Крики, крики, крики. Штаны у Серафима были мокрые. Скорчившись в комок, он скулил в уголке. Про него, похоже, все забыли, кроме Гориславы. Она сидела, привалившись к стенке, и тупо смотрела на столпотворение перед собой. Соседи, прибежавшие на вопли Макарии — кто с топором, кто с лопатой — увидели Гориславу, стоящую над трупом упырицы.
Трупом упырицы. Смешно. Оказывается, можно быть просто мёртвым, а можно быть совсем мёртвым. Ха-ха. Горислава поняла, что улыбается. Чёрт побери, да она сошла с ума….
— Что ты сделала?! Что! Ты! Сделала! — орал Тихон Миронович. — Эта тварь правду сказала?! Ты наших дочек убила?! Ты?!
— Ыыыыаааа! — Макария уже не плакала, по-звериному выла, валяясь на полу. Она обнимала тело упырицы, прижимала к себе так, будто хотела слепиться с ней в одно целое. — Я! Я!!! Грех на душу взяла! Они же были не жильцы-ы-ы-ы! Все говорили! Вы все! Ты постоянно твердил! — дрожащим пальцем она ткнула в попа Матвея. Бледный и трясущийся, он имел вид человека, которого притащили силком и который хочет оказаться где угодно, только не здесь. — А ведь их кормить нужно, одевать — в хозяйстве помощи никакой — а потом всё равно в гроб класть! На гроб ещё тратится!! Взяла грех на душу, взяла, взяла, грешна!! Но Настеньку я не убивала! Не убивала! Настеньку мою, Настёночку! — она ещё крепче прижала к себе труп упырицы. Кровь мертвячки заливала рубаху Макарии. — Самая дорогая она моя была! Первушка! Не убивала! Травы перепутала!! Отварила ту, что у скоморохов купила! Говорили — если ребёнок слабый, то дай ему, не будет мучаться, заснёт вечным сном! Не решилась дать… Спрятала, забыть хотела… Грешно…Ааааа!! Наказал меня Финист Пресветлый, наказал! Отраву Настеньке моей дала! И нет у меня дочек, и убийца я! — Макая подняла глаза на Тихона. Её красное, распухшее лицо, казалось, принадлежит уже не человеку, а бесу с церковного образа. Только бесы не плачут. — А ты, ты! Что в трубку свою вцепился?! — тот как раз пытался раскурить трубку, но из-за дрожащих рук не мог высечь искру. — В соску свою! Из-за кого я грех свершила?! Ради кого? Ради тебя, вырода! Чтобы хоть ласковое слово мне сказал! Чтобы посмотрел по-доброму! Не любишь ты меня, всё о потаскухе своей змеиной думаешь! Хотела в счастье жить… Чтобы всё как у людей… Как у людей… — она повторяла это всё снова и снова, сорванным от рыданий голосом, пока не затихла, обмерев.
Тогда Горислава встала. Её шатало от слабости. Ярость словно сожгла её нутро, оставив только серый, холодный пепел.

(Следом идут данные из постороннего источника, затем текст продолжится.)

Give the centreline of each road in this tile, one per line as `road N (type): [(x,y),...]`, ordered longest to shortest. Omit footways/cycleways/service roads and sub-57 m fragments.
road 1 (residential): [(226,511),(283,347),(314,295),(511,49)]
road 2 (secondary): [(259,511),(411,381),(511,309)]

— Кто тут гробы делает? — спросила она. — Анастасию похоронить нужно. И осина где тут ближайшая? Кол нужен.
Кола понадобилось два.
Макарию до утра заперли в сарае. Она не сопротивлялась — только тому, чтобы у неё отобрали тело дочери, и Гориславе пришлось вырывать его силой. Деревенский староста говорил, что наутро надобно послать в Лукарец за исправником, чтобы решил, что делать с детоубийцей, которая во всём созналась. Говорил, а все помалкивали, понимали, что приговор будет один: смерть.
За исправником посылать не пришлось. Макария повесилась в сарае на собственном поясе до первого петушиного крика. Её тело вынимали из петли в молчании, в котором звучало: так будет лучше, так будет лучше.
«Теперь всё будет хорошо. Погребём мёртвых и забудем. Заживём как прежде. Как люди».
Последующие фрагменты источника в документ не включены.